— To do —
1 - Return the part of the article on the midwives' abortion case starting with "Neil Addison, director" and going on through "restrictive way possible.".
2 - Name each person who is identified by name and quoted in the article on the midwives' abortion case.

— Excerpted passage —
══════
The case arose when the hospital demanded that all senior midwives must take responsibility for overseeing mid-term and late term abortions. Since 2008 the hospital has insisted that these abortions, mostly for suspected disability in the foetus, must be conducted on the labour ward, rather than the gynaecology ward where most early abortions are performed.
The midwives argued that they had never been required to supervise abortion procedures in the past, and that the hospital was asking them to be morally, medically and legally responsible for abortions. They argued that this conflicted with their profound objection to abortions and with the right to opt-out that is protected in the 1967 Abortion Act.
The case was subject of a protracted grievance procedure before coming to court in January.
The late abortion procedure, called "Medical Termination of Pregnancy" or MTOP, entails the mother being given drugs to induce labour, and then having to go through labour and deliver the baby. In more advanced pregnancies the baby is killed first by an ultrasound-guided lethal injection while still in the womb.
The hospital's labour ward delivers 6000 babies every year, but is also required to provide about 1-3 MTOPs each week - a number which has increased since a special unit for diagnosing disability in the womb was transferred to the Southern General Hospital in January 2010.
Archbishop Mario Conti of Glasgow, in whose Archdiocese, the Southern General Hospital is located, said: “I view this judgement with deep concern. I wish to put on record my admiration for the courage of the midwives who have, at very great cost to themselves, fought to uphold the right to follow one’s conscience. It is fundamental to the functioning of society that all citizens act in accordance with an informed conscience. “Any law or judgement which fails to recognise this contradicts that most basic freedom and duty which we all have as human beings, namely to follow our conscience and act accordingly. “Any assault on this principle undermines the very basis of the law itself and society’s moral cohesion, which the law should seek to guarantee."
Paul Tully, general secretary of the Society for the Protection of Unborn Children (SPUC) commented: "We are very disappointed by the judgment. SPUC has supported the midwives in bringing their case, and will now be considering their further legal options with them."
Neil Addison, director of the Thomas More Legal Centre, said: “The case is yet another example of the way in which the UK Courts are interpreting s9 of the European Convention on Human Rights (Freedom of Religion) in the most limited and restrictive way possible.
“The courts have not hesitated to use the convention to protect murderous terrorists but have refused to use it two midwives who do not want to kill unborn children.
“What is more surprising is the extremely restrictive interpretation the judge has put on the Conscientious Objection clause in s4 of the Abortion Act.
“As the judge has interpreted it, believing Catholics, Muslims and others will ever be able to take any form of supervisory or management role as midwives or nurses unless they are willing to be complicit in the provision of abortions.”
“This decision is in stark contrast to recent decisions in the United States’ courts which have applied the American First Amendment to protect the conscience rights of pharmacists who refused to dispense the morning-after pill.”
══════
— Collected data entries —
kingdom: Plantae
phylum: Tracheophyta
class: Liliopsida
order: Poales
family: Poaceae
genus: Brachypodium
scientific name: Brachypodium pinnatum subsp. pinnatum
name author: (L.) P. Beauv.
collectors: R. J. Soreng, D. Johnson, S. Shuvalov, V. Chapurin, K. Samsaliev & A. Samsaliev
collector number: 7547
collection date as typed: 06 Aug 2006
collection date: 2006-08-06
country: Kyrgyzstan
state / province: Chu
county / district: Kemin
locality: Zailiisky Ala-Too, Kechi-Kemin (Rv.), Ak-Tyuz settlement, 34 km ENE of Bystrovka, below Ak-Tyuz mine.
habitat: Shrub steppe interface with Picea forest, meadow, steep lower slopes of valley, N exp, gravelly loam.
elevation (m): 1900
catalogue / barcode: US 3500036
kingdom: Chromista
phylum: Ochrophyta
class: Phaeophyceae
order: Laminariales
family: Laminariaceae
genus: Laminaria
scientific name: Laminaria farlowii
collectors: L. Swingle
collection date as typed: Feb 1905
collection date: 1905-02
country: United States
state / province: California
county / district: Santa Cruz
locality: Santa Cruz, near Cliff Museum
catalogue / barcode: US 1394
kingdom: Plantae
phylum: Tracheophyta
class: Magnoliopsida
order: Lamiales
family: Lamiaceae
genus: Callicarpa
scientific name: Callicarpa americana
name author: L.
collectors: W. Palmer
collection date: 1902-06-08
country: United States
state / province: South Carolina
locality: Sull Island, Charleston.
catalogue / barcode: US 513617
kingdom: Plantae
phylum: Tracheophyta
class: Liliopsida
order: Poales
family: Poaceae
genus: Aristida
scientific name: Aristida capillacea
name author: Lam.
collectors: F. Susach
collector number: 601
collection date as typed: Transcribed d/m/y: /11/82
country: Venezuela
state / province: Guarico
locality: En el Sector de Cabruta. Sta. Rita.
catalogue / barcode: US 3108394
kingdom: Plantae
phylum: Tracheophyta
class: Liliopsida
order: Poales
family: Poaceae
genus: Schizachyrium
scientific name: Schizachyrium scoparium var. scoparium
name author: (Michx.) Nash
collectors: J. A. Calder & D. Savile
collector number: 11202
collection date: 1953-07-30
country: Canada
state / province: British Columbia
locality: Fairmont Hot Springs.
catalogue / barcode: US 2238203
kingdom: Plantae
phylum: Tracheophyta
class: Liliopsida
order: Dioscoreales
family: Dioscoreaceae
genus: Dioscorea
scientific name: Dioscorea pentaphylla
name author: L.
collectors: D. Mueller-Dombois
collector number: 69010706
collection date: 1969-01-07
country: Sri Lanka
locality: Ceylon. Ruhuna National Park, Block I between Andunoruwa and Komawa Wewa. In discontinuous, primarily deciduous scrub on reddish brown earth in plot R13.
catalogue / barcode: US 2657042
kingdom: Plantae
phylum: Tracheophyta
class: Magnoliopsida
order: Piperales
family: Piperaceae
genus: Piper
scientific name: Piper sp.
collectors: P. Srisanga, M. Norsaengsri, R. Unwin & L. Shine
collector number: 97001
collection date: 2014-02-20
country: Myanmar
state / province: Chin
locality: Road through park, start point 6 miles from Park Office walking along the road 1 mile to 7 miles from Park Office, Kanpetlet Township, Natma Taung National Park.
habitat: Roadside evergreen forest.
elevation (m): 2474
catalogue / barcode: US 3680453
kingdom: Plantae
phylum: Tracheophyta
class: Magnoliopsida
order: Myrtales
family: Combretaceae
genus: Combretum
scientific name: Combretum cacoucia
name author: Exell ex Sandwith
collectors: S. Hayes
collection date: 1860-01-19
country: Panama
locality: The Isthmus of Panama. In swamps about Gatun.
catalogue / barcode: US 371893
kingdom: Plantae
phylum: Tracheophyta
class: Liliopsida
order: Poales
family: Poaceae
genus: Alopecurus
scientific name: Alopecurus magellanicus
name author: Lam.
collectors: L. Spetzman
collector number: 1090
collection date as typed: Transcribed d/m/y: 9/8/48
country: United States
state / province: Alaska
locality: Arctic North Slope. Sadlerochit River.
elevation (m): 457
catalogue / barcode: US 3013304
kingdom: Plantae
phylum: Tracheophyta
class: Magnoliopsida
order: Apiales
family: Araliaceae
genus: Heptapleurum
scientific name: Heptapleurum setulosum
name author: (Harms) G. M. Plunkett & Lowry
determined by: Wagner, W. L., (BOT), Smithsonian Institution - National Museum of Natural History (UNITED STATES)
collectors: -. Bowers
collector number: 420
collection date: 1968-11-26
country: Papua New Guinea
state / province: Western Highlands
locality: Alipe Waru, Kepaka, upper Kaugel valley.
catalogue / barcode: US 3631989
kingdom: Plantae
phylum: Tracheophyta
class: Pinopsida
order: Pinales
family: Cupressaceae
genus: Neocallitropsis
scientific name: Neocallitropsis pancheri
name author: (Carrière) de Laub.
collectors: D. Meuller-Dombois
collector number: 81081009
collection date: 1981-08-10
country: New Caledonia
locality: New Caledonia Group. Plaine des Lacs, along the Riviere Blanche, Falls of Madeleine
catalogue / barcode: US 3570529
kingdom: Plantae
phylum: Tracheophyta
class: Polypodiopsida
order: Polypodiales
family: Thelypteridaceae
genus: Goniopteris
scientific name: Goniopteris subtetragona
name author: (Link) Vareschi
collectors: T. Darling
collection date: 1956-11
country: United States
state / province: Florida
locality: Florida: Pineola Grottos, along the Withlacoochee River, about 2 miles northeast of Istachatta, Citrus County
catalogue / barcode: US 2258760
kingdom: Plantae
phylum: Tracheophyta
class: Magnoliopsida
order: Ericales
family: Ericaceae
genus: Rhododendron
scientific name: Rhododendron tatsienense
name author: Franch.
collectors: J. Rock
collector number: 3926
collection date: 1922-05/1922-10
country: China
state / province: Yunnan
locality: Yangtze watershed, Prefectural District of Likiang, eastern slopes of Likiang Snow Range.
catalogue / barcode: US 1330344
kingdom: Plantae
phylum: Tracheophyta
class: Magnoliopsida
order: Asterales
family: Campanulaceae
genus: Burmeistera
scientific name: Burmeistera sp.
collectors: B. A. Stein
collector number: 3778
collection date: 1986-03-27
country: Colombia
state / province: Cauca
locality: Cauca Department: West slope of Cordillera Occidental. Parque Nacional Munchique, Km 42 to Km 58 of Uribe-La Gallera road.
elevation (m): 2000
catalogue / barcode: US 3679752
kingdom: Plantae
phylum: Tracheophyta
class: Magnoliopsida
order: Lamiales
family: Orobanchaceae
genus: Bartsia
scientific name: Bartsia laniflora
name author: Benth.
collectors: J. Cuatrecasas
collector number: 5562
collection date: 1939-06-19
══════
— Answers provided —
1 -
Neil Addison, director of the Thomas More Legal Centre, said: “The case is yet another example of the way in which the UK Courts are interpreting s9 of the European Convention on Human Rights (Freedom of Religion) in the most limited and restrictive way possible.

2 -
Archbishop Mario Conti
Paul Tully
Neil Addison